Un dirigeant de chez Lojack l'a démontré clairement il y a quelques années, dans une entrevue à propos d'un homme riche qui avait considéré la technologie de recouvrement par fréquence radio de la firme pour la voiture classique qu'il gardait à sa maison de la Floride.

Croyant que le fait d'enchaîner sa voiture à deux palmiers (une chaîne à l'avant, l'autre à l'arrière) suffirait à décourager n'importe quel voleur, le propriétaire de celle-ci a donc décliné une offre d'équipement Lojack.

Quelques semaines plus tard, l'homme avait recontacté le représentant de Lojack, insistant pour avoir un système installé sur le champ. Après avoir promis de s'en occuper, le représentant de Lojack a demandé à l'homme pourquoi il avait changé d'idée.

Il semble que quand ce floridien a regardé par la fenêtre un bon matin pour jeter un oeil à sa voiture, elle était toujours là, bien attachée à ses deux palmiers, mais elle était stationnée en sens inverse. Quelqu'un a retiré les chaînes, tourné la voiture, l'a rattaché, et a laissé une note dans le pare-brise.

"Quand nous la voudrons," disait cette note écrite soigneusement, "nous viendrons et la prendrons."

Cette réalité est quand même malheureusement vraie, même avec des systèmes d'immobilisation qui empêchent la voiture de démarrer sans sa véritable clé. Les voleurs ont tout simplement entrepris de voler la clé, en entrant dans la maison par effraction, en vidant les poches ou les sacs à main, en s'emparant de la clé valet quand la voiture est stationnée par un préposé, ou bien en envoyant un complice chez un concessionnaire pour en faire une copie.

Ou encore, ils n'ont qu'à embarquer la voiture sur une dépanneuse, et l'emmener. Les chaînes, les bidules attachés au volant et autres trucs du genre ne font que les ralentir un peu.

Si le véhicule est nouveau et couramment personnalisable (lire ici un luxueux VUS), les chances que son véritable propriétaire le revoit au Canada sont minces, parce qu'il peut être expédié en douce en Europe, en Asie, ou même en Afrique.

Même s'ils ne sont pas aussi attirants pour les acheteurs étrangers, les véhicules plus anciens qui n'ont pas de système d'immobilisation représentent de bonnes nouvelles pour cette énorme industrie qui recycle des pièces volées parce qu'ils sont beaucoup plus faciles à subtiliser.

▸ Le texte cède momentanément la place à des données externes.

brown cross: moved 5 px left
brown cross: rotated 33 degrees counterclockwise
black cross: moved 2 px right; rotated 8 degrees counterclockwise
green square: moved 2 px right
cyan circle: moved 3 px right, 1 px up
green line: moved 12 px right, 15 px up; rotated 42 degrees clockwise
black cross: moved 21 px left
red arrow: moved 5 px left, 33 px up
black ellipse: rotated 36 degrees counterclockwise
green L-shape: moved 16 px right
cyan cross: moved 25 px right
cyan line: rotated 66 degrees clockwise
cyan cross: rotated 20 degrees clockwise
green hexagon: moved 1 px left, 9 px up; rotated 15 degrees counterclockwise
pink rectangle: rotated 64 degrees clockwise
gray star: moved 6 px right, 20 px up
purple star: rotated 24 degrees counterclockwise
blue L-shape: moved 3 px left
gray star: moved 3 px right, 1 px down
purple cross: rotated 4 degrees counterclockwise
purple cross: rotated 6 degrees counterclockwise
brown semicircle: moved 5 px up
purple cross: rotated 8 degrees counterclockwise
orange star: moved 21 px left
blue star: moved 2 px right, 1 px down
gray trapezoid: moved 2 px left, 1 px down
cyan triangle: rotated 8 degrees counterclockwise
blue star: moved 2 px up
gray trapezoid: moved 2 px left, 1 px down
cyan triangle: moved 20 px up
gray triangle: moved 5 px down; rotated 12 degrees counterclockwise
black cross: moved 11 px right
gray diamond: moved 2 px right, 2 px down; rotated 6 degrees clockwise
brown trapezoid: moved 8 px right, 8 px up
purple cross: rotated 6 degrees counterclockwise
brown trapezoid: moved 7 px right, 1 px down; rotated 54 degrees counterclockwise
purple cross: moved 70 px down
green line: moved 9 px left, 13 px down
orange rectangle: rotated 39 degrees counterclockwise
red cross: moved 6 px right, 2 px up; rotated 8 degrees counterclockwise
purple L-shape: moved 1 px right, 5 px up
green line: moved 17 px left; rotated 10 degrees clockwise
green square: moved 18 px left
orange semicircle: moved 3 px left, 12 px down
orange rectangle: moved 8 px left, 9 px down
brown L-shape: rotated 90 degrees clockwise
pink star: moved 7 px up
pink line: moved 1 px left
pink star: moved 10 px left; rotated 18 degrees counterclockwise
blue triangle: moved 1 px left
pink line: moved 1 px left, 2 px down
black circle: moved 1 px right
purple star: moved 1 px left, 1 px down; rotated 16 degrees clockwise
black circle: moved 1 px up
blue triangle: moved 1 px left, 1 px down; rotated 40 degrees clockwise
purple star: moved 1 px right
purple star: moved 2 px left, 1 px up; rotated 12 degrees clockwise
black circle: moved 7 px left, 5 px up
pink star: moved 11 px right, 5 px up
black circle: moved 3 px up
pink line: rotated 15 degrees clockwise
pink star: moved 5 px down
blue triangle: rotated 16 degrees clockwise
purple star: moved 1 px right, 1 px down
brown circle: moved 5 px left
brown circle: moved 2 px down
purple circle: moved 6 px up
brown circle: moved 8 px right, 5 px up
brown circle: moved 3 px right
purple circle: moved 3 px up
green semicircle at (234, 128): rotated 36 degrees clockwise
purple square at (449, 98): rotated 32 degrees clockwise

Avec plus d'anciens véhicules volés, les chances que votre nouveau véhicule disparaisse ont atteint de nouveaux bas niveaux, selon les statistiques du Bureau d'Assurance du Canada (BAC).

Selon les chiffres du BAC, le nombre de réclamations pour vol par 100 véhicules assurés à travers le Canada est tombé à 0,93 en 2003, de 1,00 qu'il était en 2002, et 1,12 en 2001.

Faire des comparaisons plus loin dans le temps serait biaisé, a déclaré le BAC, parce que l'organisme a changé la façon de suivre ses données. Mais si vous jetez un oeil à leur site web, au www.ibc.ca, et regardez les pages intitulées Différences entre les voitures, il semble que l'incidence des réclamations pour vol de voiture assurée est d'environ la moitié de ce qu'elle était en 1994.

Cela ne veut pas dire que les vols d'autos sont de la moitié de ce qu'ils étaient à l'époque, toutefois. En effet, selon www.statscan.ca, le nombre de vols reportés par 100,000 canadiens était de 530,8 en 1999, 522,4 en 2000, 543,5 en 2001, 516,3 en 2002, et 540,7 en 2003.